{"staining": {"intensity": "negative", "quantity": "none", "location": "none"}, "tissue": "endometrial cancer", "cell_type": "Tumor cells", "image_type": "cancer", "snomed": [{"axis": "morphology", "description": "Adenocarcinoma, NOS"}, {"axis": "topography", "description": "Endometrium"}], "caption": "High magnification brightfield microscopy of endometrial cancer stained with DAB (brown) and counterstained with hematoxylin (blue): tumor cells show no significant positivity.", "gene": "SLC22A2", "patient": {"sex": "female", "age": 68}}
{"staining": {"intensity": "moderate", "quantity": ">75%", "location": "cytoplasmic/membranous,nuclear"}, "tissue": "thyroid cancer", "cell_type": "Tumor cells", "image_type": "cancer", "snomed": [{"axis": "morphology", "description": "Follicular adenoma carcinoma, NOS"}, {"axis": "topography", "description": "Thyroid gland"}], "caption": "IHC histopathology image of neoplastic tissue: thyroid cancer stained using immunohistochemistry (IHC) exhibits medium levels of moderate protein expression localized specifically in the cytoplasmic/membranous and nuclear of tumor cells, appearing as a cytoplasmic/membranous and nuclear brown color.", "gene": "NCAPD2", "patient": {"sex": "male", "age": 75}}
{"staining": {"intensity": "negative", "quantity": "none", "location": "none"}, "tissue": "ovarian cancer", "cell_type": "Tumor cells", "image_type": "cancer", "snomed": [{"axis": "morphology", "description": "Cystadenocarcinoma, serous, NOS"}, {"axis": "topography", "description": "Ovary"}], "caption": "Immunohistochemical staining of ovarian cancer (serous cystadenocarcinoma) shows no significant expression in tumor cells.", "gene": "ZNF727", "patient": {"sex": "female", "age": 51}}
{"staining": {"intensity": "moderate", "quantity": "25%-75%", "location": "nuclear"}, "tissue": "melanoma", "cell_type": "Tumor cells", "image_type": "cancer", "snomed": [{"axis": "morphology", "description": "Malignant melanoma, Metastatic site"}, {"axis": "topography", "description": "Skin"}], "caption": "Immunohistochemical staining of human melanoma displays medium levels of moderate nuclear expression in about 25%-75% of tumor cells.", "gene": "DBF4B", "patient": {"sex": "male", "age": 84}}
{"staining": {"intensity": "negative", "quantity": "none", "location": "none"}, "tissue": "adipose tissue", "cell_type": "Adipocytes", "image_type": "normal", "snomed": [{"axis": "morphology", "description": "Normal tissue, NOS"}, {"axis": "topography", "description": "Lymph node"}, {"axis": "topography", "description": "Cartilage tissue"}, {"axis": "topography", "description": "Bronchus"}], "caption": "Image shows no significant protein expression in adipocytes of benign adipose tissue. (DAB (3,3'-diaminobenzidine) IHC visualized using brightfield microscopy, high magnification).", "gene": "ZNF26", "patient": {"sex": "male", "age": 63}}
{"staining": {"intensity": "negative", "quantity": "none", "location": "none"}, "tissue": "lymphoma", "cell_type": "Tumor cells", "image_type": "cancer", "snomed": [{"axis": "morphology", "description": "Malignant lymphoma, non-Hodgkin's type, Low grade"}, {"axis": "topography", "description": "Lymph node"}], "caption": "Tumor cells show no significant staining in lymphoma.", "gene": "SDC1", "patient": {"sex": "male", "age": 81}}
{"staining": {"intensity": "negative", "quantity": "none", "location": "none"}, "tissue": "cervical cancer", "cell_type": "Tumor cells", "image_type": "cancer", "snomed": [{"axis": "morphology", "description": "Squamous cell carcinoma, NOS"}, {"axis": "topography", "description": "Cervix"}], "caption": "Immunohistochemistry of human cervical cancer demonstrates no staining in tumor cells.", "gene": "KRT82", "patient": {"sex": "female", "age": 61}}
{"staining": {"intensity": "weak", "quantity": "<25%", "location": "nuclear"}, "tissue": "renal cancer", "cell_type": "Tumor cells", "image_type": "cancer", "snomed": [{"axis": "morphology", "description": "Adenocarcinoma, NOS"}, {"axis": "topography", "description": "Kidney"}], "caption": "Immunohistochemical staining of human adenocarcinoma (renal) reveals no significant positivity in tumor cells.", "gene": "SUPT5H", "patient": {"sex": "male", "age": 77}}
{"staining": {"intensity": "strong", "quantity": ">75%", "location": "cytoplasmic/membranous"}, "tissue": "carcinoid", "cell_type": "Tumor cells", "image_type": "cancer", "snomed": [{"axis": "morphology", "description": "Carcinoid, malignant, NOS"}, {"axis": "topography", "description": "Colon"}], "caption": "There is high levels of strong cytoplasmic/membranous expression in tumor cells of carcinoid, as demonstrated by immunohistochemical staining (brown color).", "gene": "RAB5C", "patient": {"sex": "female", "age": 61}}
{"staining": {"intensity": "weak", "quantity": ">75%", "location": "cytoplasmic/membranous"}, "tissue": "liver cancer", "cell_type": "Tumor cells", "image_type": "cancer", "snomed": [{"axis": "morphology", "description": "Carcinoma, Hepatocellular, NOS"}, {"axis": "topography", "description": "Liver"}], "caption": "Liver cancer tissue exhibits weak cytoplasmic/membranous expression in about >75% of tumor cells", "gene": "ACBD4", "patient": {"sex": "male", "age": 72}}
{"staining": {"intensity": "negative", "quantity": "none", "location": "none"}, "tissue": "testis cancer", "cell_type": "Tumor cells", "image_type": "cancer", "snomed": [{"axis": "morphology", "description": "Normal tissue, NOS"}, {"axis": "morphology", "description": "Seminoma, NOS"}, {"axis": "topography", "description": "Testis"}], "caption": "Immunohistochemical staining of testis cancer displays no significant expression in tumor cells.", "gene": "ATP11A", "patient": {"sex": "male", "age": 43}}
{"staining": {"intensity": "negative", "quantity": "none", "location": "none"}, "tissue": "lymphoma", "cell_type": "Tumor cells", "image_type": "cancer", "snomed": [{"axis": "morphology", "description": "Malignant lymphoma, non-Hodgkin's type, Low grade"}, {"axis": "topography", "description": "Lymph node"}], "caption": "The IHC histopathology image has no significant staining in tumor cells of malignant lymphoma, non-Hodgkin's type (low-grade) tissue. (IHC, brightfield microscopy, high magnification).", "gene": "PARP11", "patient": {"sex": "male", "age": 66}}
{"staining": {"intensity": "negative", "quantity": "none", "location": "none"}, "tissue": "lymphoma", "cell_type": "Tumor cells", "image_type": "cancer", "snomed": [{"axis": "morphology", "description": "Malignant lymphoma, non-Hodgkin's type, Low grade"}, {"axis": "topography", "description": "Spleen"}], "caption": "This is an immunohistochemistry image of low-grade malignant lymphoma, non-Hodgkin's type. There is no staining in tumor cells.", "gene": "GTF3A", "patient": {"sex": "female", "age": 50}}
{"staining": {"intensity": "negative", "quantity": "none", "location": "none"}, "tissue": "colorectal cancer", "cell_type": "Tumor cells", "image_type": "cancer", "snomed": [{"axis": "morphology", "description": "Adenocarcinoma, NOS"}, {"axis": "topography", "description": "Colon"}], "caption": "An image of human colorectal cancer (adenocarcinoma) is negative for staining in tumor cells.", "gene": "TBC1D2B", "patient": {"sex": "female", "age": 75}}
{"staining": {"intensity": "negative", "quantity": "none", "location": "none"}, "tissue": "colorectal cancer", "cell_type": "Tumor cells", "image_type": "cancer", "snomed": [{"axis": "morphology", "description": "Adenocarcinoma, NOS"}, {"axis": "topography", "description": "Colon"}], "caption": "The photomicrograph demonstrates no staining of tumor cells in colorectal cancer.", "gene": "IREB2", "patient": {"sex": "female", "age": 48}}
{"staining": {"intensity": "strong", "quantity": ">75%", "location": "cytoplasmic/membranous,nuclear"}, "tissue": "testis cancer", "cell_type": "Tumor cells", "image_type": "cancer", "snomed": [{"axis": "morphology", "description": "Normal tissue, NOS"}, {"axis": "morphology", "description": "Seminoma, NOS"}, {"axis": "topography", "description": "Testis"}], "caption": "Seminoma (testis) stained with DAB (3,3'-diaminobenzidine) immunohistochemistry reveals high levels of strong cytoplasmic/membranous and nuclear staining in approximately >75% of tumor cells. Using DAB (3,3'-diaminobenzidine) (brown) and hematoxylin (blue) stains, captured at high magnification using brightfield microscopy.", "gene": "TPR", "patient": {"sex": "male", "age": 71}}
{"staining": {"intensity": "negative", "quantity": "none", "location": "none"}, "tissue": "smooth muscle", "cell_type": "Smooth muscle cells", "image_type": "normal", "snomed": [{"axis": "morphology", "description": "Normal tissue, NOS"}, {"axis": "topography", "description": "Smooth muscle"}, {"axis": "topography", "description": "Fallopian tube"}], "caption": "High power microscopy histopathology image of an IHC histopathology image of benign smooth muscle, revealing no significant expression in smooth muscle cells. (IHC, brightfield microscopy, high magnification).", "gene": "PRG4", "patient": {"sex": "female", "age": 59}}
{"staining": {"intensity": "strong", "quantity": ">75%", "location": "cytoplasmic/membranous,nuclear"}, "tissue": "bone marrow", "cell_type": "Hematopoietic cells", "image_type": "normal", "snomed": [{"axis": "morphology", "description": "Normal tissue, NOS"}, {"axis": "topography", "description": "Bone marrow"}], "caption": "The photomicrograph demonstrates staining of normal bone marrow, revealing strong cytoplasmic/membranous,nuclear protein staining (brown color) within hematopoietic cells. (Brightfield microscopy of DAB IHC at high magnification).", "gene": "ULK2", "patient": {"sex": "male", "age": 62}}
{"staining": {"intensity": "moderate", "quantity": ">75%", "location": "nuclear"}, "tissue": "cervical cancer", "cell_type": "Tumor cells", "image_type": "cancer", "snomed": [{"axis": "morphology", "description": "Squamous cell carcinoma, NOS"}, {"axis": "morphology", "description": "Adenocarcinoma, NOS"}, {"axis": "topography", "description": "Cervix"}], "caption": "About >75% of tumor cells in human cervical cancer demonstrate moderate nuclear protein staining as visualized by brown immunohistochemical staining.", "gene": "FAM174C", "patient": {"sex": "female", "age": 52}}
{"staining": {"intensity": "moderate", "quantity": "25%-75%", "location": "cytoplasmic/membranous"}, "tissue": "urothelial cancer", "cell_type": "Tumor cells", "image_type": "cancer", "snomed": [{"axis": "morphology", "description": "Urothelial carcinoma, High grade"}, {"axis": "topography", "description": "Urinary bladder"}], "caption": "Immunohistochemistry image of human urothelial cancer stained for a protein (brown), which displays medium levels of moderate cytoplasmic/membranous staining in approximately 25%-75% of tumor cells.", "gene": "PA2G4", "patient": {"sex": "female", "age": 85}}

WHAT YOU WILL DO: Of the lines above, output exactly those from the line bearing "of human colorectal" through the line bearing "photomicrograph demonstrates no", inclusive.

SOLUTION FOR THIS EXERCISE:
{"staining": {"intensity": "negative", "quantity": "none", "location": "none"}, "tissue": "colorectal cancer", "cell_type": "Tumor cells", "image_type": "cancer", "snomed": [{"axis": "morphology", "description": "Adenocarcinoma, NOS"}, {"axis": "topography", "description": "Colon"}], "caption": "An image of human colorectal cancer (adenocarcinoma) is negative for staining in tumor cells.", "gene": "TBC1D2B", "patient": {"sex": "female", "age": 75}}
{"staining": {"intensity": "negative", "quantity": "none", "location": "none"}, "tissue": "colorectal cancer", "cell_type": "Tumor cells", "image_type": "cancer", "snomed": [{"axis": "morphology", "description": "Adenocarcinoma, NOS"}, {"axis": "topography", "description": "Colon"}], "caption": "The photomicrograph demonstrates no staining of tumor cells in colorectal cancer.", "gene": "IREB2", "patient": {"sex": "female", "age": 48}}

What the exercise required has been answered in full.